Silence, it seems, is big business these days. My friend Mike leads silent retreats several times a year. He started with four guys, and now gets close to 80 wanting to go and experience something that is getting harder and harder to find in our day: Silence. I went away for a similar retreat last weekend. I needed to get away from the noise of life and listen to the one who most often speaks in a still, soft voice. And while the quiet was very welcome, one thing I was not prepared for was encountering just how big God is.
The retreat was in a monastery where I was invited to pray the offices with the monks who live and work there. I gladly went to most of the offices held in the church on their property. When you first enter the church you find six rows of chairs set out for the lay people, with a small, decorative wall separating this area from the monks’ carols. My first impression was how small and narrow the church is. There is a low ceiling where I sat (a balcony is above), and the whole section might only seat 40 or so people. Very small indeed.
Following the morning office of Lauds is the Eucharist, or Mass. And it’s at that time the gate in the small wall was opened so I and the other retreatants could go to the front of the church. We walked past the carols to a section where there were more chairs set out and … and there I saw just how wrong I was. This church wasn’t small. It was huge. The height and width and depth was far greater than I could have imagined from the spot in the back where I had been sitting.
The only time I could be in this largeness, though, was by coming forward for the Eucharist, the body and blood of Jesus. And that is when I realized this was not just a truth about this particular church. God had been inviting me to experience his bigness all along. If I have thought him to be small and narrow, it is only because I had been hanging back, not approaching him as he calls me to come. And he only calls in one way: through his body and through his blood.
It is the same call today that Jesus issued to those following him after the feeding of the 5,000. “Eat my flesh and drink my blood.” And it has the same effect today: Most, on hearing this, turn back. Â Most would rather ask, “What shall we do, so that we may work the works of God?” That sounds so good, but who is really God in that case? Those doing the works become their own god. And Jesus was having none of that.
Come, eat my flesh. Drink my blood. This is the only door to the bigness of God. If we insist on doing the works ourselves, we will remain in the small, narrow confines of the back of the church. But if we do decide to go forward, no matter how large the front is, there is no room for our own accomplishments, our own efforts, our own will. There is room for one thing only: the dead Christ, on whom we are called to dine.
The dead Christ, on whom we are called to dine.

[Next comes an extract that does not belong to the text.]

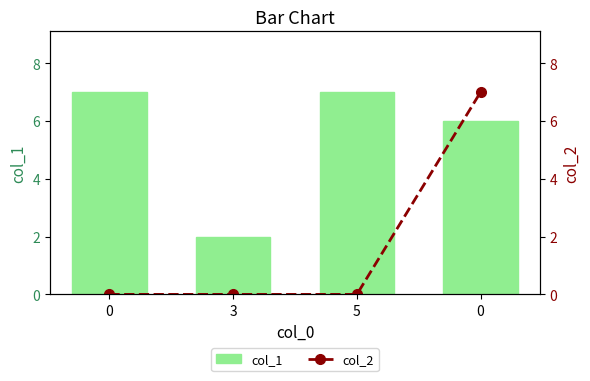

What value does the col_2 series have at 0?

7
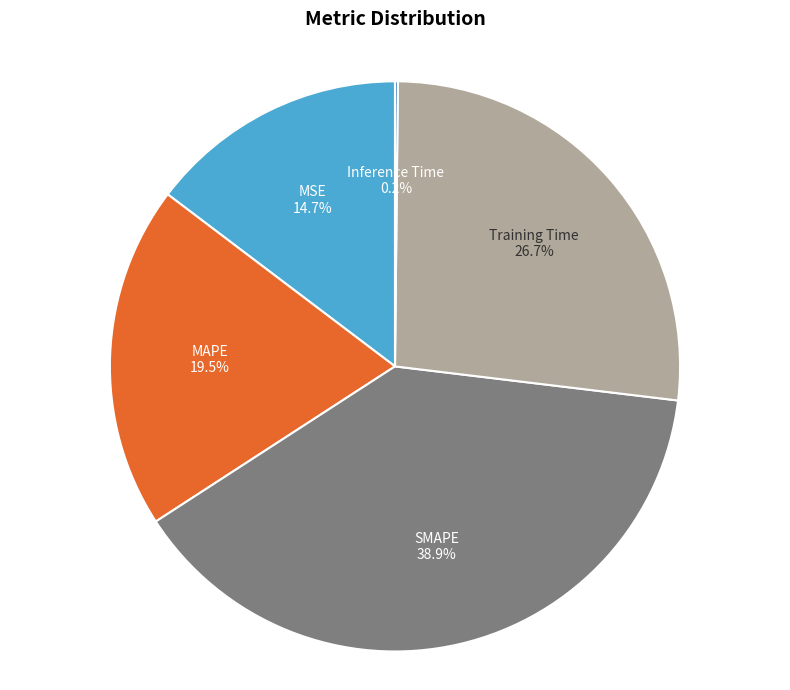

Does MSE represent more than half of the total?

No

Does that offend you? It offended most of those who heard Jesus first say it. I mean, getting handed free bread and free fish is one thing. But all this talk about eating flesh and drinking blood? Now this so-called Messiah was just getting weird. The crowds left to find a more respectable teacher, one who would tell them what they could do, someone to outline the works of God for them. Hard work is good for the soul, right? Cannibalism is morbid and weird.
Then Jesus turned to the twelve disciples and asked, “Do you also want to leave?” That’s the question for you and me now. Do we want to leave? Faith is hard. Trusting Jesus is the hardest thing I have ever had to do. It is so much easier to sit in the back and do the works that please God. Yet by taking of Jesus’ body and blood I find that God is so much bigger than I ever imagined. And he is big without my help. He doesn’t need me to do anything in order for him to be much larger than I will ever need.
John Wilkinson talks about the absurdity of faith in his new book, No Argument for God: Going Beyond Reason in Conversations About Faith. In it he writes,
“Faith is difficult; it is hard to believe and requires risk and effort to grasp. Faith is wild and demands a lot from us as rational beings. Faith takes us on a crazy journey. By trying to make sense of things we bend the absurdities of faith to logic and make the way smooth. It is easy to believe in a faith that has been explained, but how likely are we to believe in a faith that violates everything we think we know about truth and reason?” (p. 35)
The key to the bigness of God is there for us all. It is the faith that the broken bread and the cup of wine is all we need. All are invited to dine, but most turn away without ever tasting of God as he truly is. Most prefer to be their own respectable god. I was that way for oh so many years. Now I have chosen to enter into the bigness of God through the death of his only son. I know it sounds like something a good Christian should have done a long time ago. I just seemed so, I don’t know, easy. Too easy. And yet once I went to the front of the church and saw how big God is and how I have to believe and not work, I was still faced with the question: “Do you also want to leave?” This time I said No, I would like to stay if I may. And he let me stay and dine with him.
For me, a Protestant, the partaking of the elements of the Eucharist was not permitted at this monastery, and I respect that. So, crossing my arms over my chest, I received a prayer of blessing from the priest instead. Yet I could still taste the bread and the wine somehow. Somehow Jesus still looked at me and said, Well done. Enter into the bigness of God.
I left as I entered–in silence. But in another way I left a totally different person. And the silence itself was now music in my soul. How can one ever be the same after encountering the Very Big God?